PARTS OF THE EXERCISE:
1: Please translate this sentence from the passage on labor induction and uterine rupture into Spanish: "In our study the number of patients who received induction of labor either with prostaglandins or oxytocin was too limited to draw a conclusion."
2: Resume the passage on labor induction and uterine rupture, picking up right after its final sentence.

DOCUMENT SEGMENT:
******
Induction of labor with prostaglandins in women with TOLAC increases the risk for uterine rupture further [38]. A possible explanation for the higher risk of uterine rupture associated with prostaglandin usage is that those might induce ultrastructural changes that weakens the scar [39]. In our study the number of patients who received induction of labor either with prostaglandins or oxytocin was too limited to draw a conclusion. A meta-analysis of the use of oxytocin in the induction of labor or augmentation demonstrated that the pooled rate of uterine rupture of women using oxytocin was 1.4% in comparison to 0.5% in women not using oxytocin (p = 0.0002) [40]. The use of any oxytocin in our study for induction or augmentation was associated with increased risk for CUR, but in the subgroup analyses when we examined the use of oxytocin separately either only for induction or for augmentation during labor, there were no significant differences. Our results allow the hypothesis that when oxytocin is used in a low dose with a maximum of 0.48 I.E./h as in our clinic protocol for labor augmentation, it does not increase significantly the risk for CUR.
******
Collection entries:
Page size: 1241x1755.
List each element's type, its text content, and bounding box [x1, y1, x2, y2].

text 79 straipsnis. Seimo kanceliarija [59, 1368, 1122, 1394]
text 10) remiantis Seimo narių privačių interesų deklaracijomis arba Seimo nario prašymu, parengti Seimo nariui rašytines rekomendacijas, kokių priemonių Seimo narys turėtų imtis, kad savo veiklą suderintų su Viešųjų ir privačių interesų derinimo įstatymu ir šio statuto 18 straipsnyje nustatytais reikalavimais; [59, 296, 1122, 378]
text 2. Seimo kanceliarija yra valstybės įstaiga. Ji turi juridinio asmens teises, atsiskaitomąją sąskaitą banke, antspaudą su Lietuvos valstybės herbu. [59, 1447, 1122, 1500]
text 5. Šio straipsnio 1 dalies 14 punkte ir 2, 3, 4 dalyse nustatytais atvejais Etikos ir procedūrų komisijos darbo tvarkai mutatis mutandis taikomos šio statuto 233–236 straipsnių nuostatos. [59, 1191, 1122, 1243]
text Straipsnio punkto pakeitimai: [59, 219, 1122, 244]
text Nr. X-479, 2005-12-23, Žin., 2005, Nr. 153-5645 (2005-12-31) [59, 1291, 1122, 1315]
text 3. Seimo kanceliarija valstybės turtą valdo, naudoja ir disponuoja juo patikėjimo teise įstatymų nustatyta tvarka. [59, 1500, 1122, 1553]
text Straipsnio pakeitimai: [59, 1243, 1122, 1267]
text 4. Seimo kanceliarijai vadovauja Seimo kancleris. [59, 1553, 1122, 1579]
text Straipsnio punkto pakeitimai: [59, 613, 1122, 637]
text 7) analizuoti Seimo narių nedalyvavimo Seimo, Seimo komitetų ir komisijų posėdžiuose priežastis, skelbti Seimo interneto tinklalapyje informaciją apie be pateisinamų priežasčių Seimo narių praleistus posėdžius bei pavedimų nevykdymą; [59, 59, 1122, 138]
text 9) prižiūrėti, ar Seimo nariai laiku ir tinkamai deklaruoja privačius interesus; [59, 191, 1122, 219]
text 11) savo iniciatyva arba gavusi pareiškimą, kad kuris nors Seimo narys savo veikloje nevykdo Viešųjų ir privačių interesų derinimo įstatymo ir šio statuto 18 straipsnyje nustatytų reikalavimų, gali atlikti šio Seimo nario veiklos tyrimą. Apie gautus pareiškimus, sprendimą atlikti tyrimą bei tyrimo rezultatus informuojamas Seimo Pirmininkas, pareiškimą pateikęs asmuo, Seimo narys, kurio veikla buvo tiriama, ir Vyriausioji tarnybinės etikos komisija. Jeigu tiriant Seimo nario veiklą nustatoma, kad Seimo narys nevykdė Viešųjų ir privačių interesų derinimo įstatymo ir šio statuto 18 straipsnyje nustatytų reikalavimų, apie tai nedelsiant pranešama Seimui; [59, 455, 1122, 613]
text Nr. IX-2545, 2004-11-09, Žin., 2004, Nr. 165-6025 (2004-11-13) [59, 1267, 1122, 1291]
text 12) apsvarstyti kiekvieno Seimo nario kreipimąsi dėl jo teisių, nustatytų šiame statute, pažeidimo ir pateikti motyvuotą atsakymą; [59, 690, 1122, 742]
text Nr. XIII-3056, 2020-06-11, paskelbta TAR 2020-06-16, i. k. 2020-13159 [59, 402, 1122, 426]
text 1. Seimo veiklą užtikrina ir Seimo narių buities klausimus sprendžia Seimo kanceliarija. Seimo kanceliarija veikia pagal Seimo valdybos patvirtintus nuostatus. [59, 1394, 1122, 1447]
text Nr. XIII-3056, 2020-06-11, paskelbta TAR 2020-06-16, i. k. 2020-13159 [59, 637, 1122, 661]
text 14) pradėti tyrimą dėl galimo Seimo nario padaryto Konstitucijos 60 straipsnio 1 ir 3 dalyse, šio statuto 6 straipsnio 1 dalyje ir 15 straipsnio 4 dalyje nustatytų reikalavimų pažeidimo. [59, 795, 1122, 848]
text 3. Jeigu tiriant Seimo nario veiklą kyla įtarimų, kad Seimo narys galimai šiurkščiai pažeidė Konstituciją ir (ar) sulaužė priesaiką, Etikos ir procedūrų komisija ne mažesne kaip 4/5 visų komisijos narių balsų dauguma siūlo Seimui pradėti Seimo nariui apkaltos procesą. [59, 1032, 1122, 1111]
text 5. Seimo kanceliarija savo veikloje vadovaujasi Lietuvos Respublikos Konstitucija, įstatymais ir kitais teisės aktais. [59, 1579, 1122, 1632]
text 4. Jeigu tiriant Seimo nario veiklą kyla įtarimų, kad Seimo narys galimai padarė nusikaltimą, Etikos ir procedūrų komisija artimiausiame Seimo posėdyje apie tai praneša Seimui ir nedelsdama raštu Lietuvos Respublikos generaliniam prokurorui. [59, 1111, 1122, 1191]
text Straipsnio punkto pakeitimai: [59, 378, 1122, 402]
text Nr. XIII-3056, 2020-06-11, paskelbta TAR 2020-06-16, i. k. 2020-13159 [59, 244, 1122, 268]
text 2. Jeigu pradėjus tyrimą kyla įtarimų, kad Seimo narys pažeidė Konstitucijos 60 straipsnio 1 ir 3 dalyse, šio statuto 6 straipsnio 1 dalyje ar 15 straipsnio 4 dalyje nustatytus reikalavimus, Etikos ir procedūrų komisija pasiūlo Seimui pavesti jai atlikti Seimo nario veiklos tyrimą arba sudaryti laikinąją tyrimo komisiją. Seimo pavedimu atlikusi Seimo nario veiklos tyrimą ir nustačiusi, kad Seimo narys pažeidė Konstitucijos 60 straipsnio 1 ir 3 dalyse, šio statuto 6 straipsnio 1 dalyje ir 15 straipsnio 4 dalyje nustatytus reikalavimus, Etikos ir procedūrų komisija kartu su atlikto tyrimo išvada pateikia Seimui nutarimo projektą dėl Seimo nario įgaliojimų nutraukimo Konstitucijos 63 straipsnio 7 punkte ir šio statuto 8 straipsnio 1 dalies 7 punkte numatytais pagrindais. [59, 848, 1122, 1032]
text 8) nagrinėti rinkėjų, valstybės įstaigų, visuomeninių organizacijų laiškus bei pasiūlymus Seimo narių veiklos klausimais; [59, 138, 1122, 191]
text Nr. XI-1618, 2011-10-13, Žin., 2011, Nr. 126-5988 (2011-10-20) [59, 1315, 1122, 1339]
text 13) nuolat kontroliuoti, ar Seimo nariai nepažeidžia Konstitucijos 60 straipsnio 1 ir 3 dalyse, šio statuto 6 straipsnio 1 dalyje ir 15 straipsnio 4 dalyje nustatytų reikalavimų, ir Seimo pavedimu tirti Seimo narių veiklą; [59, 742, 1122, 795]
******
RESPONSES BY TASK:
1: En nuestro estudio, el número de pacientes a quienes se les indujo el parto con prostaglandinas o con oxitocina fue demasiado limitado para extraer una conclusión.

2:
Several studies have identified risk factors, but most study designs are inhomogeneous, since no general definition of uterine ruptures was made [5, 20, 41, 42]. To notice, in our study no differences in regard to demographic risk factors such as maternal age ≥ 35 years, height ≤ 160 cm and BMI > 30 kg/m2 between cases with CUR and PUR were found, indicating that those generally contribute to the occurrence of uterine rupture without having an influence on the type of rupture. Recently, Antila-Langsjö et al. revealed that maternal BMI, gestational diabetes, and previous cesarean deliveries are associated with an increased risk for incomplete healing of the uterine incision [43]. Our study confirmed these findings showing overall obesity rates of 31.7% and high previous cesarean delivery rates (91.7%). The gestational diabetes rate was comparatively low with 11.8%.

Limitations are the retrospective nature of this study, the small patient cohort when analysing subgroups and the long study period of 13 years at a single centre. Nevertheless, although incidence rates are increasing uterine ruptures remain a rare peripartum complication and so prospective observational studies are challenging. Furthermore, a total of 7 cases with uterine rupture were excluded from this analysis, because, due to the retrospective data, no distinction between CUR and PUR could be made. Another potential selection bias is that cases with asymptomatic uterine rupture and vaginal delivery may have been missed. Furthermore, the study was a monocentric study by a high-quality emergency obstetrical care facility in a high-resource setting, so that results might be only transferable to centres with comparable medical resources.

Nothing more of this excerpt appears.